I shift in my seat wondering if I should try for a word in edgewise. I think she should leave now. I thought she was leaving already. The taxi to the airport has been called but it seems to be taking forever to arrive. Me? I just want my life back.

“Anyway” I think irritably to myself, “I never dreamed things like that. All my life – and hers too – I dreamed of two things: journeys and deaths. Both of them my own.”

There is no describing the country of those journeys: it is beautiful and it is terrible and it is home. To describe the deaths that find me there would miss the point. Yes. They are nightmares but I hated to wake. Though it is perhaps amusing that the means by which I sometimes met death never once coincided with those which I used, from time to time, to seek it out.

Oh yes. That’s what she was saying was self-indulgent. Talk about full circle. Her sister and the saga of finding the right doctor and the right medication and the right dosage and the right talking treatment and why doesn't she just get over herself already and stop being so interminably B-O-R-I-N-G and it was just like her clients and they were just as bad.

But there are no bottles of pills in my kitchen cupboard: there have not been for some years now. And I do not drive. Were my arms bare today (though why would they be on such a clammy chill evening?) there would be no scars or scratches at which to be alarmed, though the particularly observant might note bruises that looked recent. And these last few years it is true that I have developed a seemingly unquenchable thirst for solitude.

She, on the other hand, is infinitely more garrulous and more brittle. Her expressions, so vivid on the face, never once reach the eyes. She speaks words spun out of glass at shattering point.

Outside the taxi pulls up. Finally.

“Anyway – so lovely to see you again! When are you coming out next? I know. I know. It’s a long flight. But when you do go home, do come and stay with me!” she says as the taxi pulls up. “I didn’t really mean that about my sister. I do love her really. She just doesn’t seem herself any more. And I shouldn’t bitch about about my clients – hope I didn’t bore you – but there’s something so liberating about just cutting loose and letting it all hang out. It’s such a release, you know? Cathartic!”

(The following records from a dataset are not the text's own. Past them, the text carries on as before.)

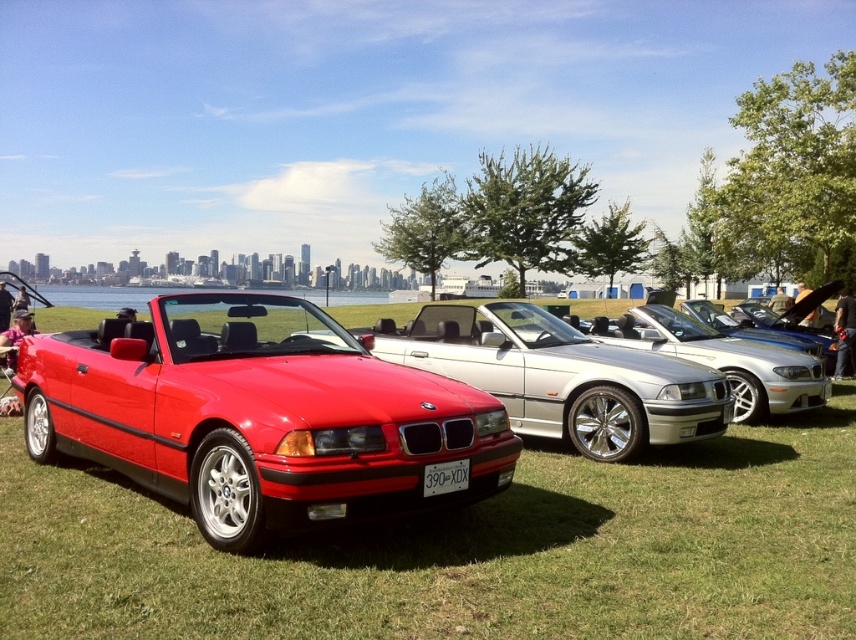
Is matte red convertible at left thinner than shiny metallic silver convertible at center?

In fact, matte red convertible at left might be wider than shiny metallic silver convertible at center.

Can you confirm if matte red convertible at left is bigger than shiny metallic silver convertible at center?

Yes, matte red convertible at left is bigger than shiny metallic silver convertible at center.

Looking at this image, measure the distance between point (408,406) and camera.

A distance of 4.67 meters exists between point (408,406) and camera.

This screenshot has height=640, width=856. Find the location of `matte red convertible at left`. matte red convertible at left is located at coordinates (259, 417).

“That’s fine. Take care. Have a safe journey.”” But some unknown impulse makes me add at the last second,“I don’t know about catharsis – I was never much good at that. Repression on the other hand." I shrug. "Turning that pressure upwards and inwards notch by notch until it crushes you into something else.” I shrug again. It is as close to an admission as I have ever come. “Anyway, take care.” I say again and smile. But I don’t know if the expression reached my eyes or not.

She looks puzzled for a second, then heads for the taxi. I watch her carefully as she goes and politely wave goodbye. Did her feet quite touch the ground? Did she look a little transparent as she got into the cab? Translucent? Does that brilliant lipstick hide cold pale blue lips? How did she come to inherit the body? Perhaps I should have asked her.
No matter. It is not a question I know how to answer properly. Why should she?

The taxi pulls away. I herd the cat back inside. Lock the front door and secure the chain. This door will not be opened again tonight, no matter who comes knocking. I turn off all the lights visible to the street and retire to one of the back rooms with a book. To do otherwise on this night is to invite lit fireworks through the mail slot and smashed eggs on the windows.

But the kids roving about in the supermarket vampire costumes are okay, really. And if the ghostly dead get out and about once a year, what of it? When push comes to shove, it’s the ghosts of the living that spell trouble. And we're so much harder to spot.